Acute pancreatitis affects about 20,000 people every year and results in 1,000 deaths. It can also increase the risk for pancreatic cancer, one of the most deadly forms of the disease. Yet, there is no immediate cure for the painful and debilitating condition and treatment is restricted to intravenous fluid and nutritional support. But a team of researchers from the Faculty of Life Sciences say that insulin could possibly help ease the symptoms of acute pancreatitis.
Pancreatitis is a condition in which the pancreas essentially digests itself, causing severe abdominal pain, vomiting and systemic inflammation. The major cause of pancreatitis includes bile acid reflux from gall stones and excessive alcohol intake combined with a high fat diet.
Essentially, when alcohol and fat accumulate inside the pancreatic acinar cells, the resulting small molecules, or metabolites, deplete cellular energy levels and increase cellular calcium, which causes uncontrolled and catastrophic cell death. The cells burst, releasing their toxic enzymes, which digest the pancreas and surrounding tissue, says lead researcher Dr. Jason Bruce.
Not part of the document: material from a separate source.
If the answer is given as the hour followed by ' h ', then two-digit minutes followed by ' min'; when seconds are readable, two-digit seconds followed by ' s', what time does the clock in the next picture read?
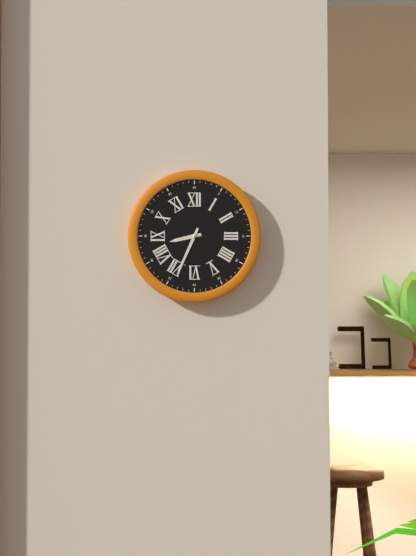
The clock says 8 h 34 min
His team focused on insulin because it has been used to successfully treat obese patients with pancreatitis by reducing fatty acids in the blood. Diabetes also makes pancreatitis worse, and diabetics are also at greater risk of developing the condition. Some medications to treat type 2 diabetes have also been associated with acute pancreatitis, such as Januvia and Byetta. The drugs have also been linked to pancreatic cancer.
Diabetics taking insulin are less likely to develop pancreatitis compared to diabetics not taking insulin. How insulin protects against pancreatitis was largely unknown.
Bruce and his team were able to provide the first evidence that insulin directly protects the acinar cells, which is where the disease begins. And insulin, which is normally released from the beta cells of the pancreas, prevents the toxic effects of alcohol and fatty acid metabolites.
More research is needed to confirm the benefit of insulin for pancreatitis, Bruce says. But the study does suggest that combined with tight blood sugar control, insulin may be an effective treatment for the condition.